This guest post comes from Yewande Ajoke Agboola, a law student at University of Maryland School of Law currently interning with our campaigns team in Washington DC.

The Robert Murdoch News of the World police bribery and phone hacking scandal continues to evolve with the arrest and resignation of the company’s former editor this weekend and the resignation of the head of Scotland Yard on Sunday. In addition to resignations, there will be a hearing before British lawmakers investigating the allegations that is set to include Murdoch, his son, and the former editor today. With sordid new details emerging daily (including reports that employees or associates attempted to hack into phone conversations and voice mail of September 11 survivors, victims and their families) British and U.S. law enforcement investigations have begun and an important U.S. law, the Foreign Corrupt Practices Act (FCPA), is receiving renewed attention.

The FCPA makes it illegal for U.S.-listed companies, their employees or agents to make bribes to foreign officials.
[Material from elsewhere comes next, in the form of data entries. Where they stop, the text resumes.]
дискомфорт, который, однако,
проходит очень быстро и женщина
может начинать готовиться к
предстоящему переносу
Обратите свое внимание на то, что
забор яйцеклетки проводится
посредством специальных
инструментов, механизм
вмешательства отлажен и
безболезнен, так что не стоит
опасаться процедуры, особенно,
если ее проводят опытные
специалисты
In this case, the Act may lead to liability for News of the World’s U.S. parent, News Corporation if News of the World was involved in the bribery scheme. The FCPA has not only punished companies that have bribed foreign officials to the tune of around  $2 billion in fines in the last two years, but the threat of criminal fines and penalties has changed business practices for the better around the globe.

Not surprisingly, arguably the best tool the U.S. has to prevent international bribery is under attack from the very same corporations that have been the subject of FCPA investigations, fines, and compliance requirements. Spear-heading the movement to amend the FCPA is the U.S. Chamber of Commerce, which last October released a white paper detailing the Chamber’s desired amendments to the FCPA. The suggestions which in part include adding a ‘willfulness’ requirement for corporate criminal liability, limiting liability of a parent company for the acts of its subsidiaries, and limiting liability for acquired company acts, would greatly weaken the Department of Justice’s (DOJ) ability to prosecute companies under the FCPA.
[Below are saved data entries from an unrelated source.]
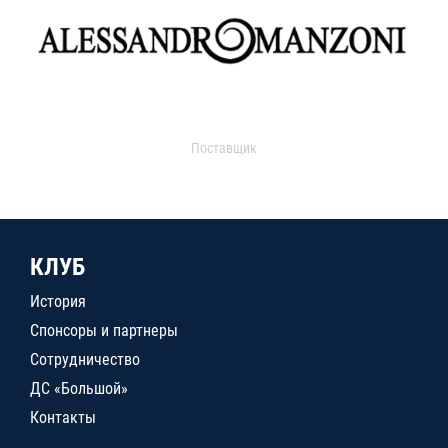
Поставщик
КЛУБ
История
Спонсоры и партнеры
Сотрудничество
ДС «Большой»
Контакты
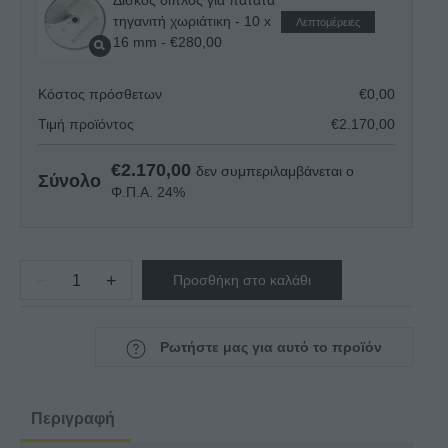
Δίσκος διπλός για πατάτα
Δίσκος κοπής - 8 mm
- €120,00
τηγανιτή χωριάτικη - 10 x
Λεπτομέρειες
16 mm
- €280,00
Δίσκος κοπής - 10 mm
- €120,00
Κόστος πρόσθετων
€
0,00
Τιμή προϊόντος
€
2.170,00
Δίσκος κοπής - 14 mm
- €120,00
€
2.170,00
δεν συμπεριλαμβάνεται ο
Σύνολο
Φ.Π.Α. 24%
Δίσκος κοπής κυμματιστός - 2 mm
-
€150,00
−
+
Προσθήκη στο καλάθι
Κοπτικό
Δίσκος κοπής κυμματιστός - 3 mm
-
μηχάνημα
€150,00
ROBOT
Ρωτήστε μας για αυτό το προϊόν
COUPE
Δίσκος κοπής κυμματιστός - 5 mm
-
CL52E
€150,00
ποσότητα
Περιγραφή
Δίσκος κοπής βραστής πατάτας (μόνο για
So, who is bank rolling this campaign to weaken the FCPA? The Chamber of Commerce’s major donors include multinational oil companies, those involved in the defense industry and companies, which like News Corp, have been charged with or accused of bribing foreign officials. In fact, according the watchdog group, ChamberWatch, six current or former Chamber of Commerce or the Chamber’s Institute for Legal Reform board members (the Chamber’s institute responsible for the proposed FCPA amendments) have FCPA charges currently pending or have already been fined between $10 million and $800 million for violations of the FCPA.
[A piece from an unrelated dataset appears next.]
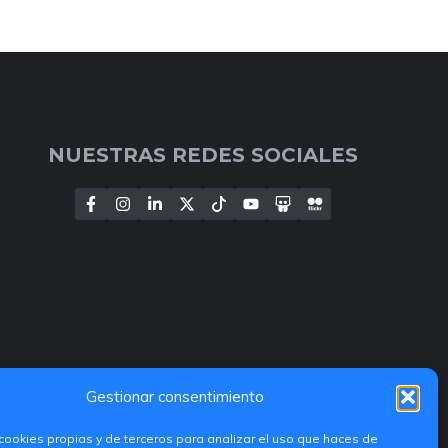
NUESTRAS REDES SOCIALES
Gestionar consentimiento
cookies propias y de terceros para analizar el uso que haces de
While the Chamber has denied the link, News Corp’s $1 million donation to the Chamber just before the Chamber stepped-up efforts to weaken the FCPA is deeply troubling as are the more systemic implications — that companies investigated and caught bribing foreign officials are using their economic and political influence to try and weaken anti-bribery laws through the U.S. Chamber of Commerce.

Of course, weakening anti-bribery laws is not the only priority of the Chamber of Commerce, who spent $6,030,000 lobbying on the FCPA and numerous other bills during the first quarter of 2011 and during the 4th quarter of 2010 spent an additional $14,490,000 pressing the U.S. government to toe the corporate line and modify, pass, and repeal laws that suit their corporate interests.

So, who in the U.S. government is buying what the Chamber is selling? Leading the charge is U.S. House of Representative Member James Sensenbrenner, a Republican from Wisconsin. On June 14th, Sensenbrenner, the Chairman of the House Subcommittee on Crime, Terrorism and Homeland Security held a hearing on the FCPA in which he made it clear that he in fact intends to follow the Chamber of Commerce’s recommendations to loosen the FCPA and make it easier for U.S. companies to escape liability for bribing foreign officials. Under the guise of “bring[ing] clarity to what is and what is not illegal”, Sensenbrenner is supporting amendments (that may in fact have been drafted by the Chamber itself) that will fatally weaken the Act, making it nearly impossible for the DOJ to prosecute companies for bribing foreign officials.

Incidents such as the Murdoch hacking scandal should remind readers why such laws are necessary. The FCPA provides a strong and effective mechanism to prosecute illegal payments made to foreign officials. It allows the DOJ to prosecute companies, like News Corp, that use bribes to gain an unfair advantage in their market. And lawmakers who are considering changing the law to make bribery easier need to answer to a skeptical public why a critical tool that prevents corruption should be dismantled.